* [Description of the task] Copy the article on the Right to Vote Initiative from the words "A special election for" through the words "of voters document.", swapping "special election" for "standalone election" wherever it occurs.

* [Reading text]
┌──

Backers, city weigh next steps for Right to Vote Initiative

The Encinitas Right to Vote Initiative could shift approval of zoning changes from City Hall, pictured Feb. 8, to voters. (Photo by Roman S. Koenig)

The Encinitas Right to Vote Initiative could shift approval of zoning changes from City Hall, pictured Feb. 8, to voters. (Photo by Roman S. Koenig)

Ernesto Lopez

A special election for the Right to Vote Initiative approved in January could cost the city around $300,000, according to the Encinitas city clerk.

The initiative – which would impose a citywide height limit of two stories or 30 feet for all buildings and structures except medical complexes and some public high school sites, and require a public vote of other major amendments to zoning – earned special election status after its supporters managed to collect 5,668 signatures from registered voters in the city, which meets a threshold of 15 percent of the city’s population to qualify for a special election. Organizers collected a total of 8,526 signatures, according to a county registrar of voters document.

The measure itself would be called the Encinitas Right to Vote Amendment, according to a document posted on the website encinitasrighttovote.webs.com.

Encinitas Right to Vote, the grassroots community group that collected the signatures, explains on its website that the initiative seeks to “protect community character and protect Encinitas from future intrusive development that will compromise quality of life.”

The initiative is defining a “major amendment” as a change that increases the number of permitted units on a residential lot, removes agricultural or open-space zoning, increases maximum building height or changes a property’s use from residential to nonresidential.

“We are looking forward to getting it passed before the city adopts higher density through the General Plan update,” said Bruce Ehlers, spokesman for the initiative group and a former city planning commissioner.

“People want to have a say if we are going to have a change in density,” he said.

Throughout California, local governments are required to prepare and adopt a General Plan every 20 years consisting of seven mandatory elements, including housing, which addresses need, improvement, maintenance and development based on projected growth and income groups.

In the current planning period, Encinitas is expected to accommodate 1,300 multifamily units at 30 units per acre. Construction is not required.

Most difficulties have arisen from the fact that Encinitas does not have adequate zoning to meet housing opportunities for the low and very low income categories.

Ehlers said that the common theme found among residents during the group’s six months of collecting signatures was that people didn’t want development to change community character.

Comments among the city’s blogging community have mirrored such concerns: that the city will favor developers and will not pay regard to residents’ concerns.

└──

* [Data records]
┌──

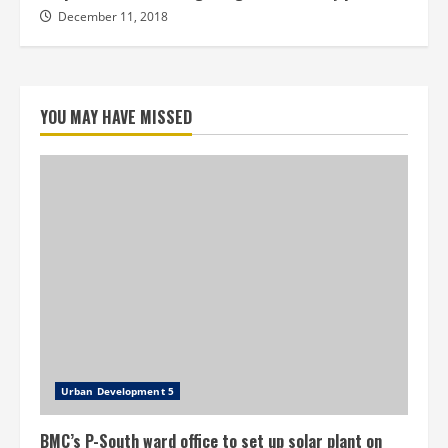
December 11, 2018
YOU MAY HAVE MISSED
Urban Development 5
BMC’s P-South ward office to set up solar plant on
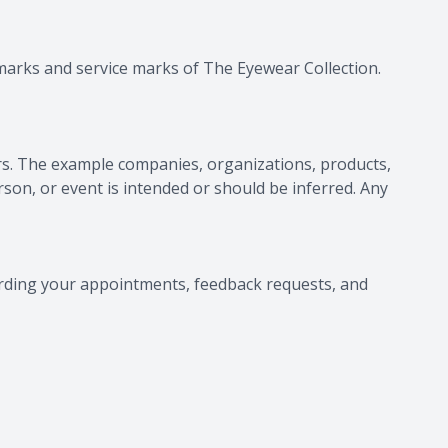
demarks and service marks of
The Eyewear Collection
.
s. The example companies, organizations, products,
rson, or event is intended or should be inferred. Any
rding your appointments, feedback requests, and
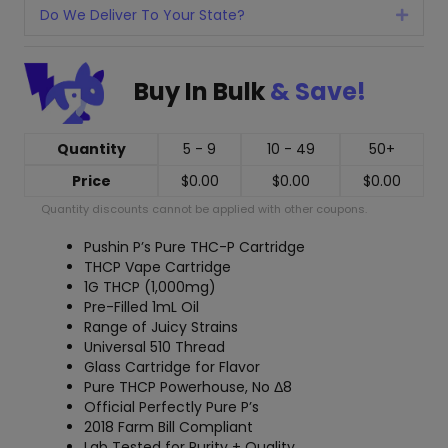
Do We Deliver To Your State?
Expan
Buy In Bulk
& Save!
Quantity
5 - 9
10 - 49
50+
Price
$
0.00
$
0.00
$
0.00
Quantity discounts cannot be applied with other coupons.
Pushin P’s Pure THC-P Cartridge
THCP Vape Cartridge
1G THCP (1,000mg)
Pre-Filled 1mL Oil
Range of Juicy Strains
Universal 510 Thread
Glass Cartridge for Flavor
Pure THCP Powerhouse, No Δ8
Official Perfectly Pure P’s
2018 Farm Bill Compliant
Lab Tested for Purity + Quality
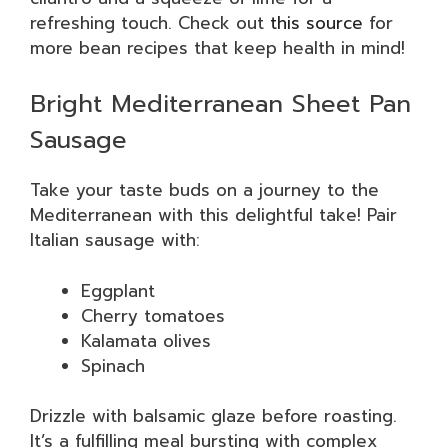
refreshing touch. Check out
this source
for
more bean recipes that keep health in mind!
Bright Mediterranean Sheet Pan
Sausage
Take your taste buds on a journey to the
Mediterranean with this delightful take! Pair
Italian sausage with:
Eggplant
Cherry tomatoes
Kalamata olives
Spinach
Drizzle with balsamic glaze before roasting.
It’s a fulfilling meal bursting with complex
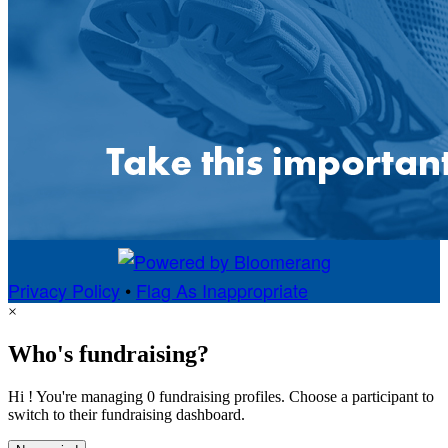
Privacy Policy
•
Flag As Inappropriate
×
Who's fundraising?
Hi ! You're managing 0 fundraising profiles. Choose a participant to
switch to their fundraising dashboard.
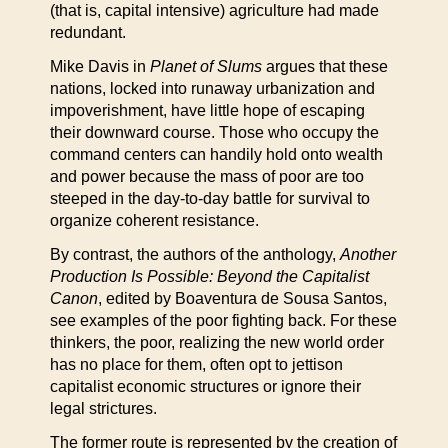
(that is, capital intensive) agriculture had made
redundant.
Mike Davis in
Planet of Slums
argues that these
nations, locked into runaway urbanization and
impoverishment, have little hope of escaping
their downward course. Those who occupy the
command centers can handily hold onto wealth
and power because the mass of poor are too
steeped in the day-to-day battle for survival to
organize coherent resistance.
By contrast, the authors of the anthology,
Another
Production Is Possible: Beyond the Capitalist
Canon
, edited by Boaventura de Sousa Santos,
see examples of the poor fighting back. For these
thinkers, the poor, realizing the new world order
has no place for them, often opt to jettison
capitalist economic structures or ignore their
legal strictures.
The former route is represented by the creation of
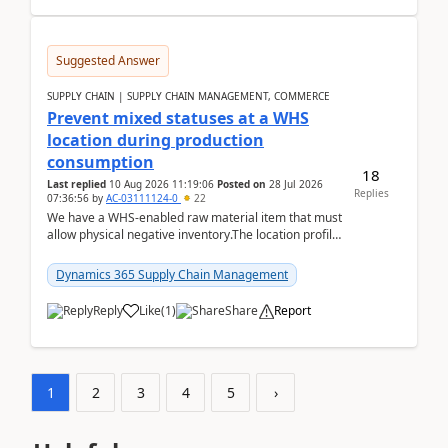
Suggested Answer
SUPPLY CHAIN | SUPPLY CHAIN MANAGEMENT, COMMERCE
Prevent mixed statuses at a WHS
location during production
consumption
18
Last replied
10 Aug 2026 11:19:06
Posted on
28 Jul 2026
Replies
07:36:56
by
AC-03111124-0
22
We have a WHS-enabled raw material item that must
allow physical negative inventory.The location profile
is configured with:Allow mixed inventory stat...
Dynamics 365 Supply Chain Management
Reply
Like
(
1
)
Share
Report
1
2
3
4
5
›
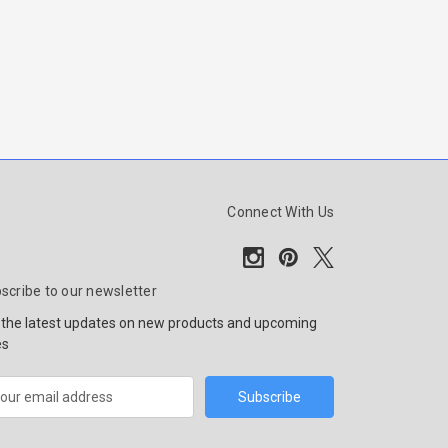
Connect With Us
scribe to our newsletter
 the latest updates on new products and upcoming
es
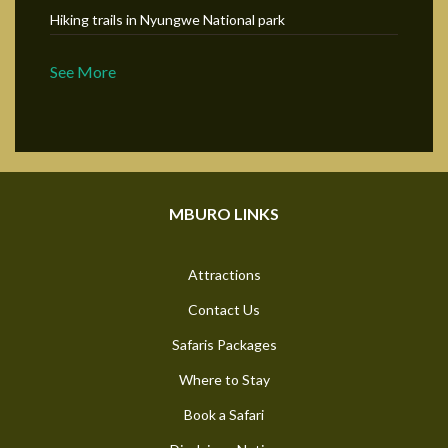
Hiking trails in Nyungwe National park
See More
MBURO LINKS
Attractions
Contact Us
Safaris Packages
Where to Stay
Book a Safari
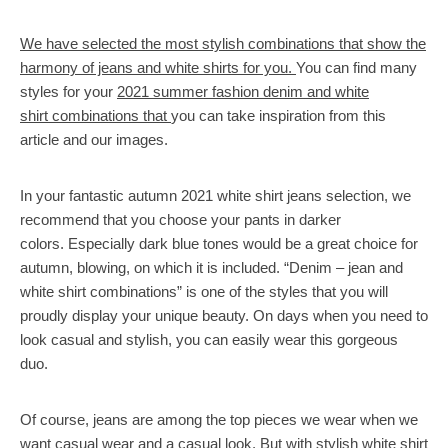
We have selected the most stylish combinations that show the
harmony of jeans and white shirts for you.
You can find many
styles for your
2021 summer fashion denim and white
shirt combinations that
you can take inspiration from this
article and our images.
In your fantastic autumn 2021 white shirt jeans selection, we
recommend that you choose your pants in darker
colors. Especially dark blue tones would be a great choice for
autumn, blowing, on which it is included. “Denim – jean and
white shirt combinations” is one of the styles that you will
proudly display your unique beauty. On days when you need to
look casual and stylish, you can easily wear this gorgeous
duo.
Of course, jeans are among the top pieces we wear when we
want casual wear and a casual look. But with stylish white shirt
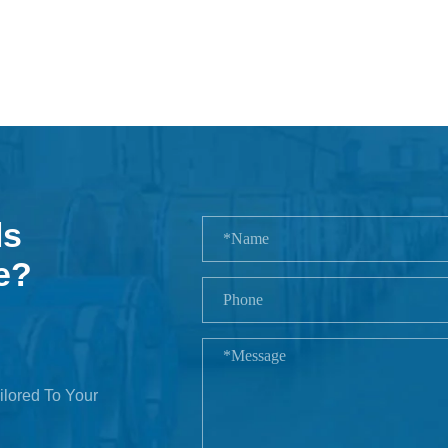
ls
e?
ilored To Your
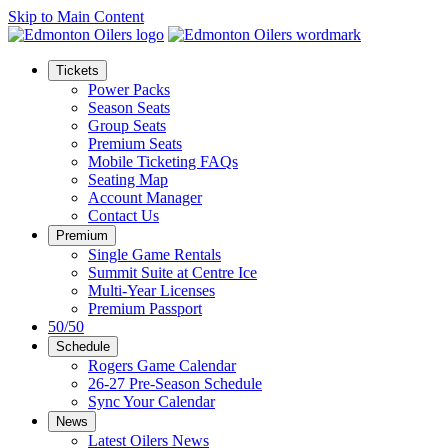
Skip to Main Content
Tickets
Power Packs
Season Seats
Group Seats
Premium Seats
Mobile Ticketing FAQs
Seating Map
Account Manager
Contact Us
Premium
Single Game Rentals
Summit Suite at Centre Ice
Multi-Year Licenses
Premium Passport
50/50
Schedule
Rogers Game Calendar
26-27 Pre-Season Schedule
Sync Your Calendar
News
Latest Oilers News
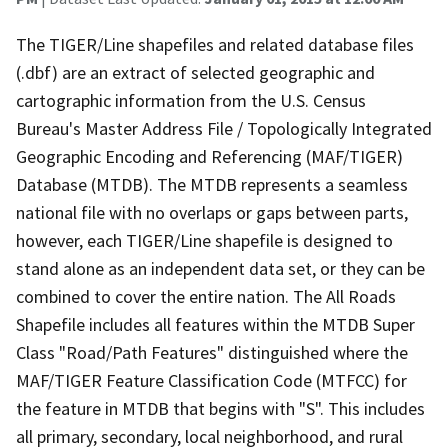
The TIGER/Line shapefiles and related database files
(.dbf) are an extract of selected geographic and
cartographic information from the U.S. Census
Bureau's Master Address File / Topologically Integrated
Geographic Encoding and Referencing (MAF/TIGER)
Database (MTDB). The MTDB represents a seamless
national file with no overlaps or gaps between parts,
however, each TIGER/Line shapefile is designed to
stand alone as an independent data set, or they can be
combined to cover the entire nation. The All Roads
Shapefile includes all features within the MTDB Super
Class "Road/Path Features" distinguished where the
MAF/TIGER Feature Classification Code (MTFCC) for
the feature in MTDB that begins with "S". This includes
all primary, secondary, local neighborhood, and rural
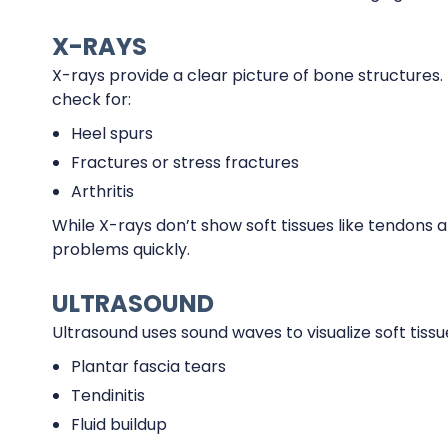
X-RAYS
X-rays provide a clear picture of bone structures. 
check for:
Heel spurs
Fractures or stress fractures
Arthritis
While X-rays don’t show soft tissues like tendons 
problems quickly.
ULTRASOUND
Ultrasound uses sound waves to visualize soft tissue
Plantar fascia tears
Tendinitis
Fluid buildup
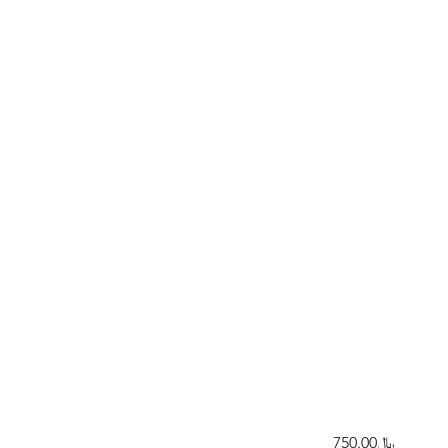
﷼750.00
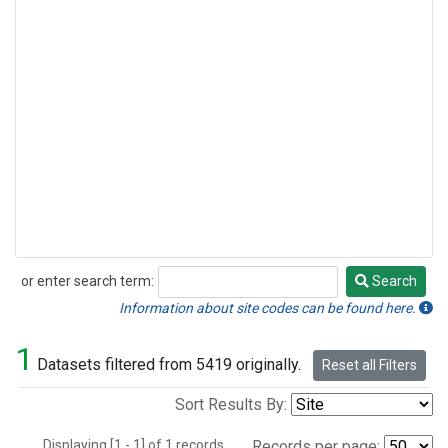
or enter search term:
Search
Search
Information about site codes can be found here.
1
Datasets filtered from 5419 originally.
Reset all Filters
Sort Results By:
Displaying [1 - 1] of 1 records.
Records per page:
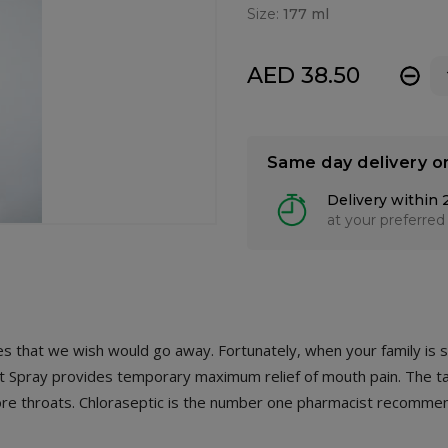
Size:
177 ml
AED 38.50
-
Same day delivery o
Delivery within 
at your preferred
ances that we wish would go away. Fortunately, when your family is 
oat Spray provides temporary maximum relief of mouth pain. The 
 sore throats. Chloraseptic is the number one pharmacist recomme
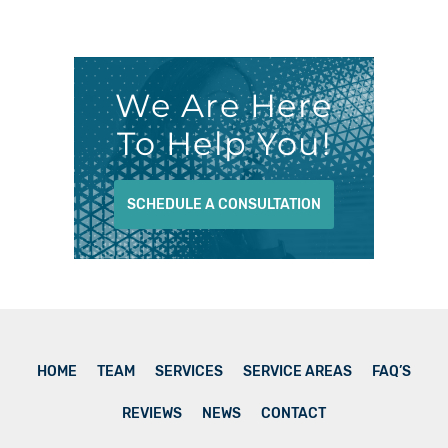
We Are Here
To Help You!
SCHEDULE A CONSULTATION
HOME
TEAM
SERVICES
SERVICE AREAS
FAQ’S
REVIEWS
NEWS
CONTACT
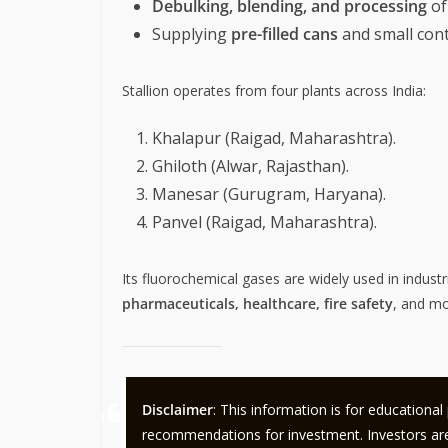
Debulking, blending, and processing
of
Supplying
pre-filled cans
and small cont
Stallion operates from four plants across India:
Khalapur (Raigad, Maharashtra).
Ghiloth (Alwar, Rajasthan).
Manesar (Gurugram, Haryana).
Panvel (Raigad, Maharashtra).
Its fluorochemical gases are widely used in industr
pharmaceuticals, healthcare, fire safety
, and mo
Disclaimer
: This information is for educationa
recommendations for investment. Investors are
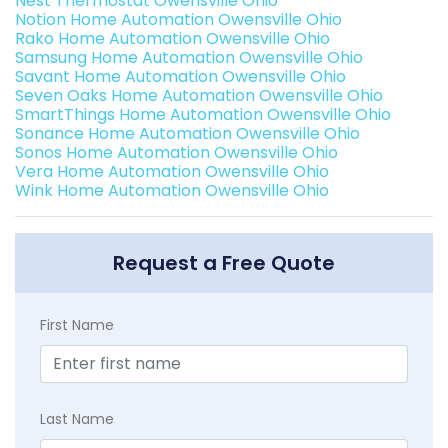
Nest Thermostat Owensville Ohio
Notion Home Automation Owensville Ohio
Rako Home Automation Owensville Ohio
Samsung Home Automation Owensville Ohio
Savant Home Automation Owensville Ohio
Seven Oaks Home Automation Owensville Ohio
SmartThings Home Automation Owensville Ohio
Sonance Home Automation Owensville Ohio
Sonos Home Automation Owensville Ohio
Vera Home Automation Owensville Ohio
Wink Home Automation Owensville Ohio
Request a Free Quote
First Name
Last Name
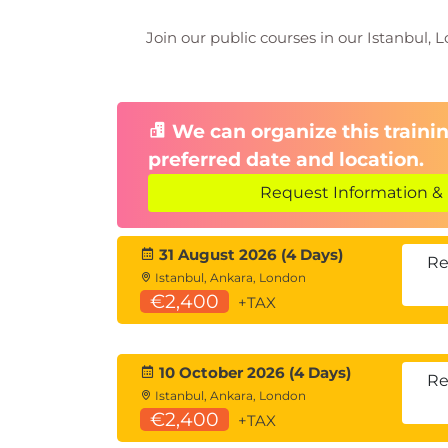
Navigation, bookmarks, tooltips, and
Join our public courses in our Istanbul, L
Module 12: Advanced Analytics
Use grouping, binning, clustering, 
Module 13: Manage Workspace
We can organize this trainin
preferred date and location.
Permissions, sharing, and workspac
Request Information & 
Module 14: Semantic Model M
Data refresh, lineage, incremental l
31 August 2026 (4 Days)
Re
Istanbul, Ankara, London
Module 15: Create Dashboards
€2,400
+TAX
Pin visuals, apply themes, and set m
Module 16: Implement Row-Lev
10 October 2026 (4 Days)
Re
Istanbul, Ankara, London
Static and dynamic RLS methods
€2,400
+TAX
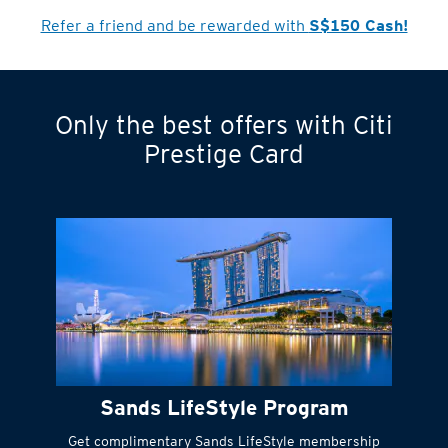
Cardmember?
Refer a friend and be rewarded with
S$150 Cash!
Only the best offers with Citi
Turn statements
Prestige Card
into small
payments
Citi FlexiBill
#
Instant
cash to get
things done right
Sands LifeStyle Program
away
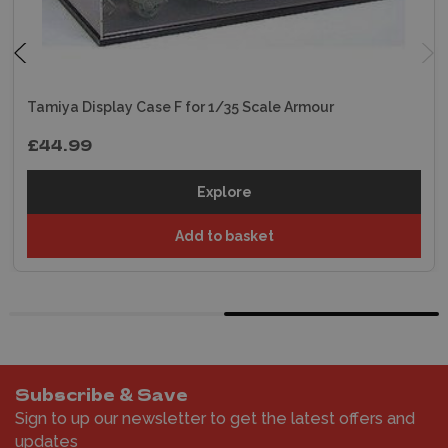
Tamiya Display Case F for 1/35 Scale Armour
£44.99
Explore
Add to basket
Subscribe & Save
Sign to up our newsletter to get the latest offers and
updates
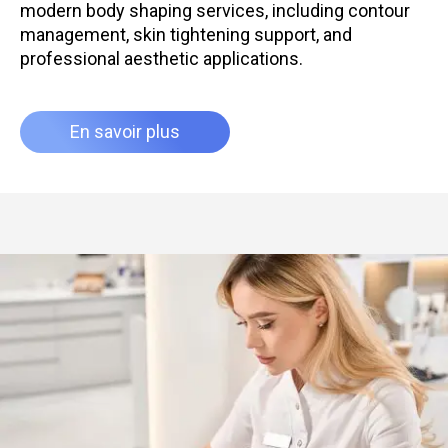
modern body shaping services, including contour
management, skin tightening support, and
professional aesthetic applications.
En savoir plus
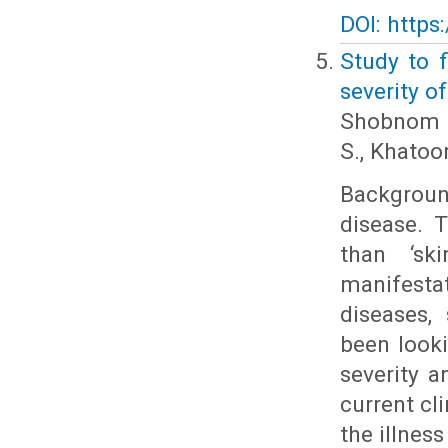
DOI: https
Study to f
severity of
Shobnom S.
S., Khatoon
Backgroun
disease. 
than ‘sk
manifestat
diseases,
been looki
severity a
current cl
the illnes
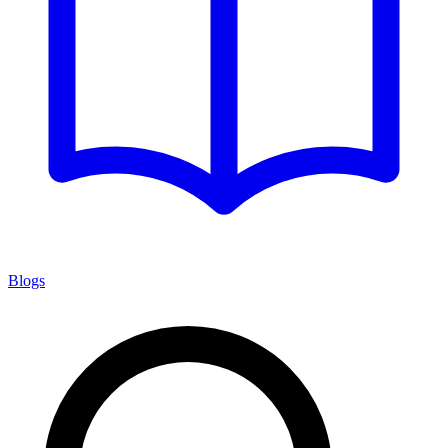
Blogs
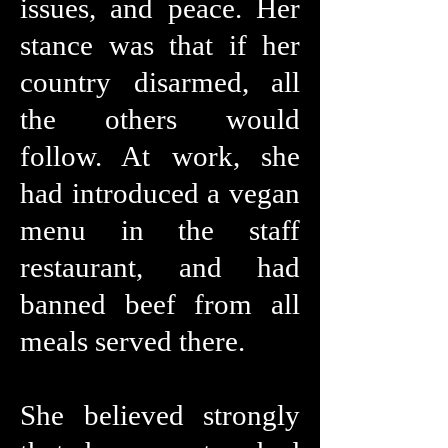
issues, and peace. Her
stance was that if her
country disarmed, all
the others would
follow. At work, she
had introduced a vegan
menu in the staff
restaurant, and had
banned beef from all
meals served there.
She believed strongly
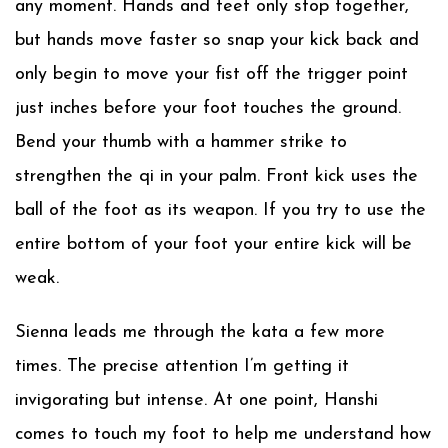
any moment. Hands and feet only stop together,
but hands move faster so snap your kick back and
only begin to move your fist off the trigger point
just inches before your foot touches the ground.
Bend your thumb with a hammer strike to
strengthen the qi in your palm. Front kick uses the
ball of the foot as its weapon. If you try to use the
entire bottom of your foot your entire kick will be
weak.
Sienna leads me through the kata a few more
times. The precise attention I’m getting it
invigorating but intense. At one point, Hanshi
comes to touch my foot to help me understand how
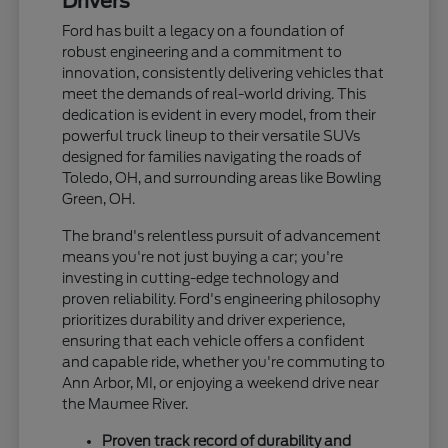
Drivers
Ford has built a legacy on a foundation of
robust engineering and a commitment to
innovation, consistently delivering vehicles that
meet the demands of real-world driving. This
dedication is evident in every model, from their
powerful truck lineup to their versatile SUVs
designed for families navigating the roads of
Toledo, OH, and surrounding areas like Bowling
Green, OH.
The brand's relentless pursuit of advancement
means you're not just buying a car; you're
investing in cutting-edge technology and
proven reliability. Ford's engineering philosophy
prioritizes durability and driver experience,
ensuring that each vehicle offers a confident
and capable ride, whether you're commuting to
Ann Arbor, MI, or enjoying a weekend drive near
the Maumee River.
Proven track record of durability and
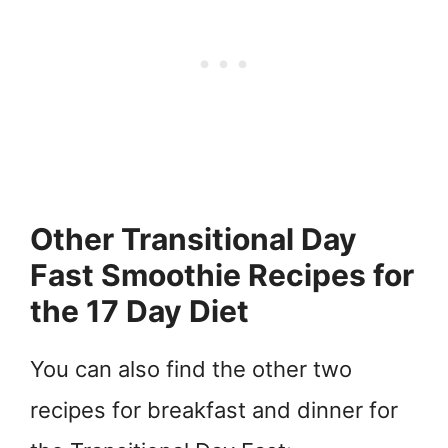
Other Transitional Day
Fast Smoothie Recipes for
the 17 Day Diet
You can also find the other two
recipes for breakfast and dinner for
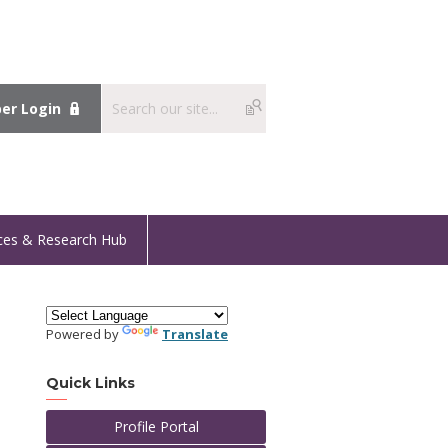
r Login
ces & Research Hub
Powered by
Translate
Quick Links
Profile Portal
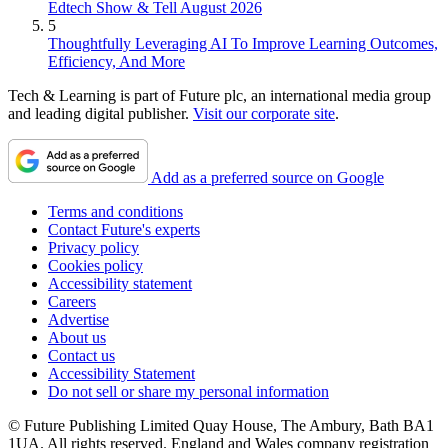
Edtech Show & Tell August 2026
5
Thoughtfully Leveraging AI To Improve Learning Outcomes,
Efficiency, And More
Tech & Learning is part of Future plc, an international media group
and leading digital publisher.
Visit our corporate site
.
Add as a preferred source on Google
Terms and conditions
Contact Future's experts
Privacy policy
Cookies policy
Accessibility statement
Careers
Advertise
About us
Contact us
Accessibility Statement
Do not sell or share my personal information
© Future Publishing Limited Quay House, The Ambury, Bath BA1
1UA. All rights reserved. England and Wales company registration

└──

* [Exercise answer]
A standalone election for the Right to Vote Initiative approved in January could cost the city around $300,000, according to the Encinitas city clerk.

The initiative – which would impose a citywide height limit of two stories or 30 feet for all buildings and structures except medical complexes and some public high school sites, and require a public vote of other major amendments to zoning – earned standalone election status after its supporters managed to collect 5,668 signatures from registered voters in the city, which meets a threshold of 15 percent of the city’s population to qualify for a standalone election. Organizers collected a total of 8,526 signatures, according to a county registrar of voters document.